►

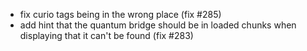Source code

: - fix curio tags being in the wrong place (fix #285)
- add hint that the quantum bridge should be in loaded chunks when displaying that it can't be found (fix #283)
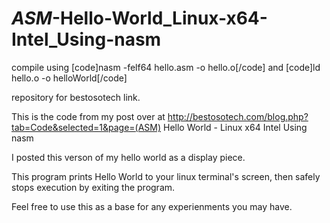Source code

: # _ASM_-Hello-World_Linux-x64-Intel_Using-nasm

compile using [code]nasm -felf64 hello.asm -o hello.o[/code] and [code]ld hello.o -o helloWorld[/code]

repository for bestosotech link.

This is the code from my post over at http://bestosotech.com/blog.php?tab=Code&selected=1&page=(ASM) Hello World - Linux x64 Intel Using nasm

I posted this verson of my hello world as a display piece.

This program prints Hello World to your linux terminal's screen, then safely stops execution by exiting the program. 

Feel free to use this as a base for any experienments you may have.

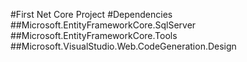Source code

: #First Net Core Project
#Dependencies
##Microsoft.EntityFrameworkCore.SqlServer
##Microsoft.EntityFrameworkCore.Tools
##Microsoft.VisualStudio.Web.CodeGeneration.Design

◄

▸ To-do item
Print each record exactly as it stands, skipping the pictures.

▸ Solution to this problem
Source code

: - fix curio tags being in the wrong place (fix #285)
- add hint that the quantum bridge should be in loaded chunks when displaying that it can't be found (fix #283)
Source code

: # _ASM_-Hello-World_Linux-x64-Intel_Using-nasm

compile using [code]nasm -felf64 hello.asm -o hello.o[/code] and [code]ld hello.o -o helloWorld[/code]

repository for bestosotech link.

This is the code from my post over at http://bestosotech.com/blog.php?tab=Code&selected=1&page=(ASM) Hello World - Linux x64 Intel Using nasm

I posted this verson of my hello world as a display piece.

This program prints Hello World to your linux terminal's screen, then safely stops execution by exiting the program. 

Feel free to use this as a base for any experienments you may have.

Source code

: #First Net Core Project
#Dependencies
##Microsoft.EntityFrameworkCore.SqlServer
##Microsoft.EntityFrameworkCore.Tools
##Microsoft.VisualStudio.Web.CodeGeneration.Design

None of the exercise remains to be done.